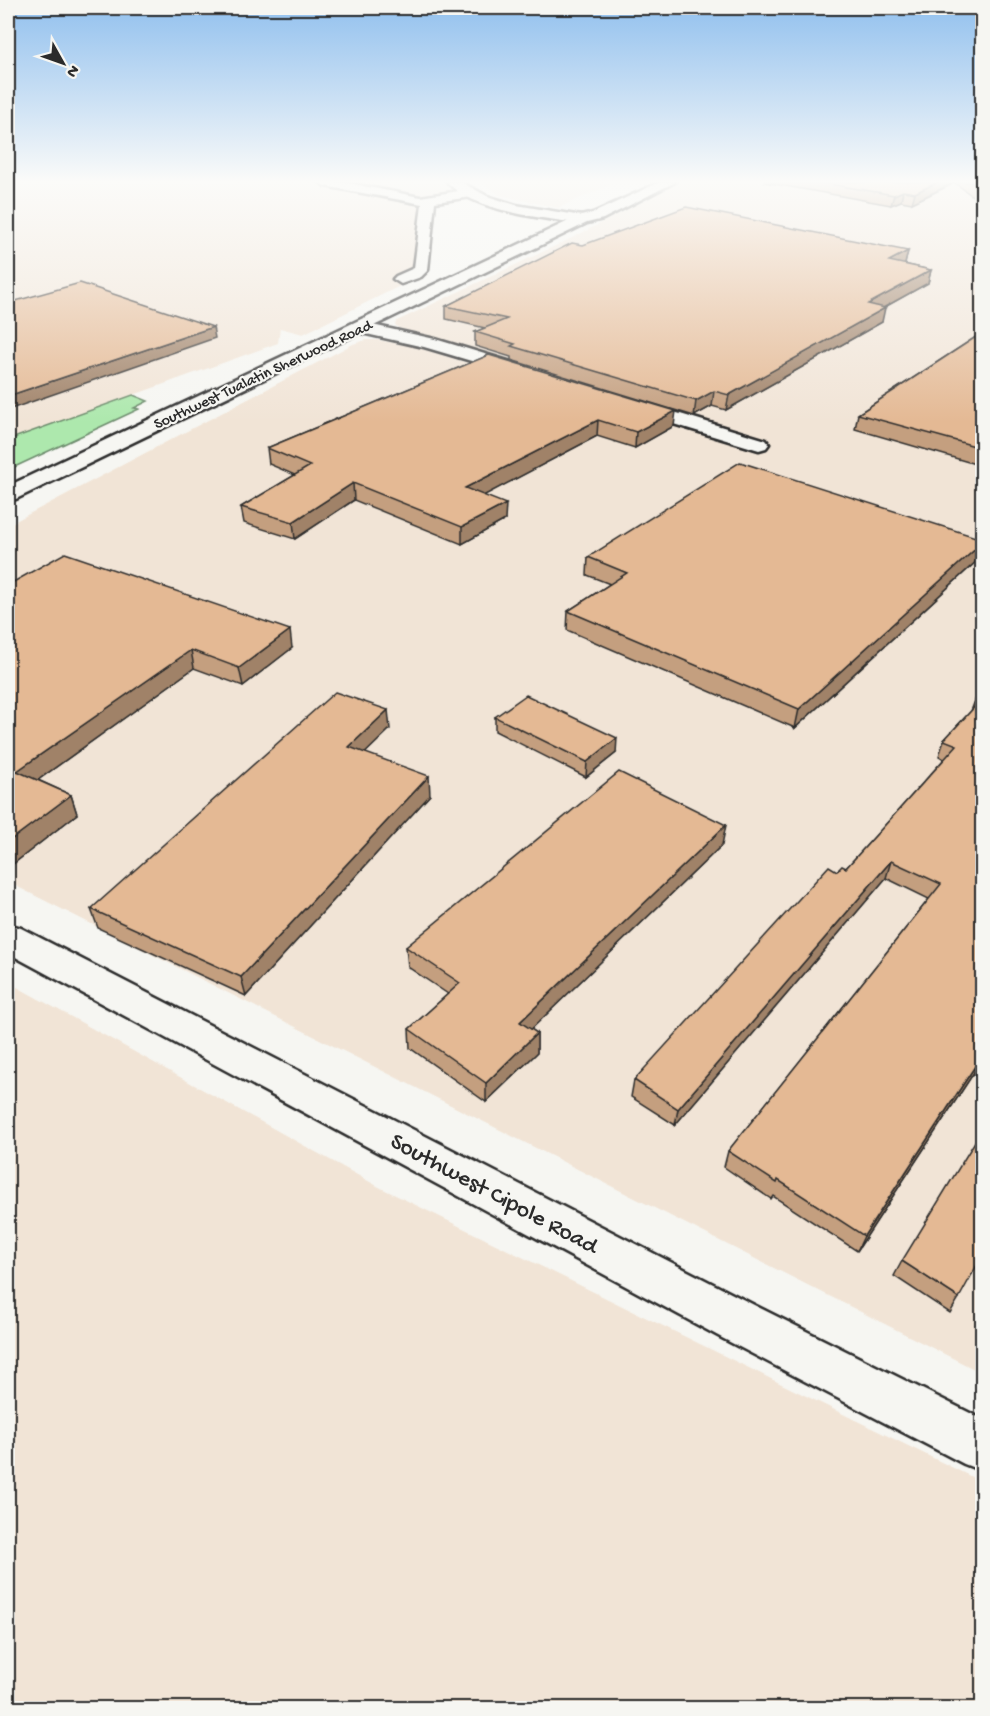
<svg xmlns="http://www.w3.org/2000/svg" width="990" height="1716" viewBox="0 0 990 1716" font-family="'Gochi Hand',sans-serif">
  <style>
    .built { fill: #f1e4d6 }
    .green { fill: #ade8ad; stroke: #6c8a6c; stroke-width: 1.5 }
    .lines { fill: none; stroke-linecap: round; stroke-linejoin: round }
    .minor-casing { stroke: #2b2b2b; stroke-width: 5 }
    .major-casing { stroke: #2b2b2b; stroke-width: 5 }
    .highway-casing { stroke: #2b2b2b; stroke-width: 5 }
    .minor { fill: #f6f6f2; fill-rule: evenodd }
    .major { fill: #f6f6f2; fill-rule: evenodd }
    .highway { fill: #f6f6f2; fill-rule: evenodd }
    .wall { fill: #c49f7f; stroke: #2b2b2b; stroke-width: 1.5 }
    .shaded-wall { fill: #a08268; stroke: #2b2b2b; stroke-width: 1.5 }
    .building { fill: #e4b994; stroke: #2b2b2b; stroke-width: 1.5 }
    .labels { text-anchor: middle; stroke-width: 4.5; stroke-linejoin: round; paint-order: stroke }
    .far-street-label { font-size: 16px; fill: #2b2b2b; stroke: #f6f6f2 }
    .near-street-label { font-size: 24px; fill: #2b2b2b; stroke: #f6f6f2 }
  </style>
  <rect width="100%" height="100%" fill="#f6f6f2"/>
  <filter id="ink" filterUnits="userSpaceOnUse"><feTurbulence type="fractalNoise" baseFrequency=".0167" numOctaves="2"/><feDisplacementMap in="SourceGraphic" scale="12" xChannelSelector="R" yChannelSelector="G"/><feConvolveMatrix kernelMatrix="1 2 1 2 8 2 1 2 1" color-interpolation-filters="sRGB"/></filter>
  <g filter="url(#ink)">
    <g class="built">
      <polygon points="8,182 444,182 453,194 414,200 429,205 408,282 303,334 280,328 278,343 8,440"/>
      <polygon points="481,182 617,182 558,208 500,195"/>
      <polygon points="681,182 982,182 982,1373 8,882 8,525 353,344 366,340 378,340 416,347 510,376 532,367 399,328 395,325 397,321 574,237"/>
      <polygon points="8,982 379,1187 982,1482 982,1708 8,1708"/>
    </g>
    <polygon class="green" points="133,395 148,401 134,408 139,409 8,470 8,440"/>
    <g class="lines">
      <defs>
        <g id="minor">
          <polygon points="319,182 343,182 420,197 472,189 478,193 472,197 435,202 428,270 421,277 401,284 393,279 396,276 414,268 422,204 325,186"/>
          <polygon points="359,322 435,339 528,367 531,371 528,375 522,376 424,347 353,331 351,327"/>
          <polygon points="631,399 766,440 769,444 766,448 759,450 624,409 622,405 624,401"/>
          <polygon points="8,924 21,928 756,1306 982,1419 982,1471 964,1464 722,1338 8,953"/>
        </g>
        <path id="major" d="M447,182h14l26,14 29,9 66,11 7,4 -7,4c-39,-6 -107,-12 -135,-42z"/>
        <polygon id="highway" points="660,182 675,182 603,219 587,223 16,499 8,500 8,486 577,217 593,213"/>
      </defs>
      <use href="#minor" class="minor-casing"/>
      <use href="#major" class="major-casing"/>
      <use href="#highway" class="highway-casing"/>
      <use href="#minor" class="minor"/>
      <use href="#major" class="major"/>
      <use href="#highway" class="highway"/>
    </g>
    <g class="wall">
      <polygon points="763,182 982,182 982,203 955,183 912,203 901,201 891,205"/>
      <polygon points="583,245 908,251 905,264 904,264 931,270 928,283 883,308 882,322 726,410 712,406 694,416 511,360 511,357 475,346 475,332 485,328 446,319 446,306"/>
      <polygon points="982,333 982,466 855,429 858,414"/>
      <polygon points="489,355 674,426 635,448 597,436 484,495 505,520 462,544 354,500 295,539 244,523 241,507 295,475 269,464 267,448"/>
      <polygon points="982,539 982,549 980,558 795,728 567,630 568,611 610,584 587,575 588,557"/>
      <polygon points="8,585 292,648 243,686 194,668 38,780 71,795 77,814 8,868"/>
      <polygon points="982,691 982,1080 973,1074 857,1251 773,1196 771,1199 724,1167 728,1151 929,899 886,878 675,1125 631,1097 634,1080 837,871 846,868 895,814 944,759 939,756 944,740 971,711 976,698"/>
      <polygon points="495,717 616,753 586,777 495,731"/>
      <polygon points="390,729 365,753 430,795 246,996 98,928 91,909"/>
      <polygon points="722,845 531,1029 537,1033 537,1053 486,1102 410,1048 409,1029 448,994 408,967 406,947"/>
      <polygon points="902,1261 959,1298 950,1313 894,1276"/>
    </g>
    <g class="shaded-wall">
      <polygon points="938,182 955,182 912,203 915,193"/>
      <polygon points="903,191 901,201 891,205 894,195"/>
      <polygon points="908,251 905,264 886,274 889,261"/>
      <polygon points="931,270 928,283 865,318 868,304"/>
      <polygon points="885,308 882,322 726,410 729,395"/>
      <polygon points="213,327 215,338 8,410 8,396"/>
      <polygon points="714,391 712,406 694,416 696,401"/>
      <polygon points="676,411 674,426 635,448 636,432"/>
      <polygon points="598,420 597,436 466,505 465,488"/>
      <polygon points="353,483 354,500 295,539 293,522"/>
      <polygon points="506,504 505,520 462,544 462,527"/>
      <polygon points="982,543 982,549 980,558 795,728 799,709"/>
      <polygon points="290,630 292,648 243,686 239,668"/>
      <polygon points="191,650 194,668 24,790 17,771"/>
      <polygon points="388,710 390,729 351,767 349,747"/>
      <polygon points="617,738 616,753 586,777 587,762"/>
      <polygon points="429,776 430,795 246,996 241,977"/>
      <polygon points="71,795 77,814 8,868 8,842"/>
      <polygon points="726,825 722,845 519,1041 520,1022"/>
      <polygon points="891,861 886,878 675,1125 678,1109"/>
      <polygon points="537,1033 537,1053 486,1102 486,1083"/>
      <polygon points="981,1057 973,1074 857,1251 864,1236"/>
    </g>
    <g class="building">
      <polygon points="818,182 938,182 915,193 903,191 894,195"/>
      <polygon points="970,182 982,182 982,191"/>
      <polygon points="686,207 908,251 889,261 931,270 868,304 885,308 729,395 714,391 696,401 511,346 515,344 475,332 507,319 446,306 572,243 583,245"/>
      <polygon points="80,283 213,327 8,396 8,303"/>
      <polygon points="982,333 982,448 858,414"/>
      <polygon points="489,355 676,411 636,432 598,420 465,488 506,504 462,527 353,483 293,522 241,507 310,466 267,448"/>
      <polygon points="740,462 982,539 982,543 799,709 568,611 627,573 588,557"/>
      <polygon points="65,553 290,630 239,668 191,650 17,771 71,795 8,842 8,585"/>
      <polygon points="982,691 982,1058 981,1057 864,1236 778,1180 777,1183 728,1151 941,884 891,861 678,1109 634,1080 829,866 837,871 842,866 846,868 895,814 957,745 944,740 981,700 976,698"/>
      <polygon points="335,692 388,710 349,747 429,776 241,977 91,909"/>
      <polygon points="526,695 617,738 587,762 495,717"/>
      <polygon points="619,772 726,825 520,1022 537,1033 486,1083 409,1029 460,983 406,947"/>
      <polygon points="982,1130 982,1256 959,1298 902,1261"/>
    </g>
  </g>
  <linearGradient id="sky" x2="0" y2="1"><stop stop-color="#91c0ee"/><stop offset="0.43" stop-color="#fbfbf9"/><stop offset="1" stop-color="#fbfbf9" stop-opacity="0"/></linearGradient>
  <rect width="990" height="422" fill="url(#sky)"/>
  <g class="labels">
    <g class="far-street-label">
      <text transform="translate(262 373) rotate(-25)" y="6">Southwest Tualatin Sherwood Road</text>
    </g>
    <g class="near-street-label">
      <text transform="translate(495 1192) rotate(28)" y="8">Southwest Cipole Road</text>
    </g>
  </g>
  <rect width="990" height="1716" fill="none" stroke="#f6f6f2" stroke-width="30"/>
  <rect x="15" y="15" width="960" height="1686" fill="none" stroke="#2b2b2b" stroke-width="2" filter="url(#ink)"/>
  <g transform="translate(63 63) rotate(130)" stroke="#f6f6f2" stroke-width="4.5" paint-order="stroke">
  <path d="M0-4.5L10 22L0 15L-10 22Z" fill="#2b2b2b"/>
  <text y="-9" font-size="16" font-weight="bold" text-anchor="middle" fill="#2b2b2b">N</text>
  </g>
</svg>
..........
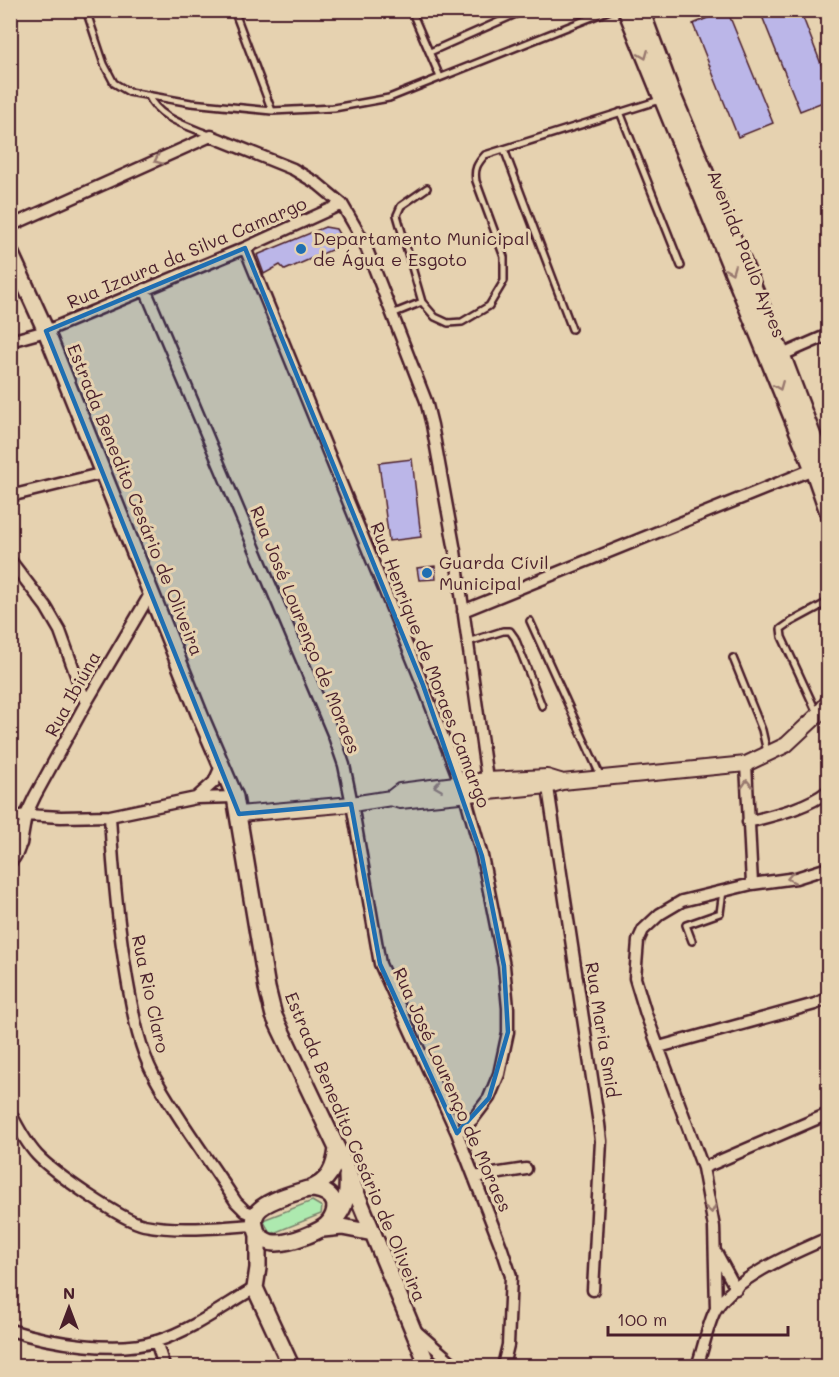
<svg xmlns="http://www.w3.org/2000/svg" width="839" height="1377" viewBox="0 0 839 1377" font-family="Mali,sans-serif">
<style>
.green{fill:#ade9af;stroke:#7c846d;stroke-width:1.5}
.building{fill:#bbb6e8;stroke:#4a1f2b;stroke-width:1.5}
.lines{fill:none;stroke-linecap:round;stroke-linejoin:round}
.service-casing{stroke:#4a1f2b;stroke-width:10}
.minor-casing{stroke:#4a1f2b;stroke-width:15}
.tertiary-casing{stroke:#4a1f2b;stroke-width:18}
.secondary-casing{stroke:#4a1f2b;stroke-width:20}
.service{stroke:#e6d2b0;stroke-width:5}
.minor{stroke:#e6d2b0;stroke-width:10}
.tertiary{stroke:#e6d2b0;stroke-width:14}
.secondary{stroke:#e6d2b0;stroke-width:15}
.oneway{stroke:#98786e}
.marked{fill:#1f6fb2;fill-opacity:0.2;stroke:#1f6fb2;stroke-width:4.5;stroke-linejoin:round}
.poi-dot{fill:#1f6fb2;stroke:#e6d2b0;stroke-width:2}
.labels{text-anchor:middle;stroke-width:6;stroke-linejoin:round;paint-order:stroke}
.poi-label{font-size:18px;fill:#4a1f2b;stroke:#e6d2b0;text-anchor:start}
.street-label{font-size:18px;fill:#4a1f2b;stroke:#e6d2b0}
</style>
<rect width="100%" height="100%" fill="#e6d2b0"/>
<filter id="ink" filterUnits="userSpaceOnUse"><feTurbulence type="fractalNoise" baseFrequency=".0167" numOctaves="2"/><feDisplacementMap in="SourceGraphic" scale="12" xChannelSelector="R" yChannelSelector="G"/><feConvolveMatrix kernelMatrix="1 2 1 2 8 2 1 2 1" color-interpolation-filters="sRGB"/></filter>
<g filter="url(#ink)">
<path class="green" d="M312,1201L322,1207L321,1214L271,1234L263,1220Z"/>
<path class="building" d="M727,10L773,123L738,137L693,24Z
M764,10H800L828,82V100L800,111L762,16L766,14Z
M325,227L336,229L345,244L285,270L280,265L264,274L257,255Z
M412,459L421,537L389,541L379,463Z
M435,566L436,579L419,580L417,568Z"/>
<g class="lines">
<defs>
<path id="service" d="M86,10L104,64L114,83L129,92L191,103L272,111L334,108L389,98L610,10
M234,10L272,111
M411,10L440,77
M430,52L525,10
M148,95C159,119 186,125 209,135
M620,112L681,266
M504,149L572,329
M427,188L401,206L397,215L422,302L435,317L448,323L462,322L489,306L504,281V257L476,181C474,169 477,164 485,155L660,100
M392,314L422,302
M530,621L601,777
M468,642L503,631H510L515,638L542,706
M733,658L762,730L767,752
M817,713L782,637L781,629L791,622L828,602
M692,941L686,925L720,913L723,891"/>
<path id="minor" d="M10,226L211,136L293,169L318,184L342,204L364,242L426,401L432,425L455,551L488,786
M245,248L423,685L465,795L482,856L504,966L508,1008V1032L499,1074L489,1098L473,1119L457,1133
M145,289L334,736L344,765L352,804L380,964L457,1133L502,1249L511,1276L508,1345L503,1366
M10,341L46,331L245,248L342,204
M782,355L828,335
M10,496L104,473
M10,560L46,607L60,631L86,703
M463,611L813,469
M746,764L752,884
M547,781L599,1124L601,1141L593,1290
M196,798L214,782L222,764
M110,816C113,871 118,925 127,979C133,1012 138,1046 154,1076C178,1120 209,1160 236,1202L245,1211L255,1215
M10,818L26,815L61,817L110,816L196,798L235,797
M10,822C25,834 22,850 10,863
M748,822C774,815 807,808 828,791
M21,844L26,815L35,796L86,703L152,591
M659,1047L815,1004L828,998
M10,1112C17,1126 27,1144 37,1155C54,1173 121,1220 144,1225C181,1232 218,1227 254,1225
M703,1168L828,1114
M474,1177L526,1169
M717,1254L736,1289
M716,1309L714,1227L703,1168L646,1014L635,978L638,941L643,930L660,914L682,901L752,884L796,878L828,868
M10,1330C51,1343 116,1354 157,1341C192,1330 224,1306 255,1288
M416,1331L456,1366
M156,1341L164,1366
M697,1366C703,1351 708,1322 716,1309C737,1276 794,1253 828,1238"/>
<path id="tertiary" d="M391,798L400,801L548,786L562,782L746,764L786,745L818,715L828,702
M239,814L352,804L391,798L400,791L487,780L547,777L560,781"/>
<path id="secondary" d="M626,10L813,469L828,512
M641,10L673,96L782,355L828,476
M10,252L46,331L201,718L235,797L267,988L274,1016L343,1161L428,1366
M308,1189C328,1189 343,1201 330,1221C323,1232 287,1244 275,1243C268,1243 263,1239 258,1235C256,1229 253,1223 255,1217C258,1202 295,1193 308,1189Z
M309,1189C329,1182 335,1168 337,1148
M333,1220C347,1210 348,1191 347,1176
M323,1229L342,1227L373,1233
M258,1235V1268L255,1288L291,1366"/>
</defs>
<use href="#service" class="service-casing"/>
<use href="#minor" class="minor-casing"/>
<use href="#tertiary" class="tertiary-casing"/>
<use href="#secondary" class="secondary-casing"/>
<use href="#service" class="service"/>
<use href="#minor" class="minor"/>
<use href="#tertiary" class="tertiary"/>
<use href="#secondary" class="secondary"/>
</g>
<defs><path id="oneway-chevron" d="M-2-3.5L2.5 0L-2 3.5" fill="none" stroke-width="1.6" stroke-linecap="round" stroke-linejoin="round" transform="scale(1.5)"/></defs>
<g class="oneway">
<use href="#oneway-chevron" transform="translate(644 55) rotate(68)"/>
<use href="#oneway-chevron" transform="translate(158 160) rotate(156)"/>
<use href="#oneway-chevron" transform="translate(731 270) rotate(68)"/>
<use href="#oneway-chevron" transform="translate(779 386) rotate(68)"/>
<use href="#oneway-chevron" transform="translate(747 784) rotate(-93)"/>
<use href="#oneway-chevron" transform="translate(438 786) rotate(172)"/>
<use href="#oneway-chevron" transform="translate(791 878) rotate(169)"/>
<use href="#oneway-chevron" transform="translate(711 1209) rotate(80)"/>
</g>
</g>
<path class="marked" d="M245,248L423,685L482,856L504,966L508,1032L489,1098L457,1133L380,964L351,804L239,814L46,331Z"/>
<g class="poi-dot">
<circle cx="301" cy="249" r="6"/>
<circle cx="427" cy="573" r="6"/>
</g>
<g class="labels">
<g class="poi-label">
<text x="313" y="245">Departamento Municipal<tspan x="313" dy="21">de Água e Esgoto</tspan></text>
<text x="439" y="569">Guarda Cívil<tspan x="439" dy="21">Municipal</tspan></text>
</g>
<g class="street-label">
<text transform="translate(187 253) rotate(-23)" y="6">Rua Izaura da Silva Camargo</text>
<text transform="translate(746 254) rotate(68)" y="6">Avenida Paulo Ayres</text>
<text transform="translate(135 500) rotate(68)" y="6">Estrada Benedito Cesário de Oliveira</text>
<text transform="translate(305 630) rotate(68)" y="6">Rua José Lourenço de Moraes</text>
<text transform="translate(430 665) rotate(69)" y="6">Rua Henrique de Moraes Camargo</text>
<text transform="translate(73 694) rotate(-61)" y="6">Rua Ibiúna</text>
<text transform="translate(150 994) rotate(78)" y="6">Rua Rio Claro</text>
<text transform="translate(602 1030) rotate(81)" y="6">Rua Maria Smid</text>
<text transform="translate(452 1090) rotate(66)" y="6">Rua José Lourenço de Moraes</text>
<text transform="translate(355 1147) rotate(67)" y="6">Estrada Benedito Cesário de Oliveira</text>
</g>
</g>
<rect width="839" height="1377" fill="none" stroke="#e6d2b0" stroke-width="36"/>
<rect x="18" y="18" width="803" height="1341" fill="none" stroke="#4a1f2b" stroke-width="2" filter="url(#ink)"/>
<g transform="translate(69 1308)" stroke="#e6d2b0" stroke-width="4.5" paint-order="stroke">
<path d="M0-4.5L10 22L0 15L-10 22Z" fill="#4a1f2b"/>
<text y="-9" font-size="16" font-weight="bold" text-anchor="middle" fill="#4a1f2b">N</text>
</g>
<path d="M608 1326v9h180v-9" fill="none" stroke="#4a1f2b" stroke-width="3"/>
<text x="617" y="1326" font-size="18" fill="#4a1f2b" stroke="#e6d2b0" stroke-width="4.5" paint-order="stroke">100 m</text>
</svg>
..........
• _Task description_
Report, as a bare number, how many lines above contain the string "type".

• _Solution below_
2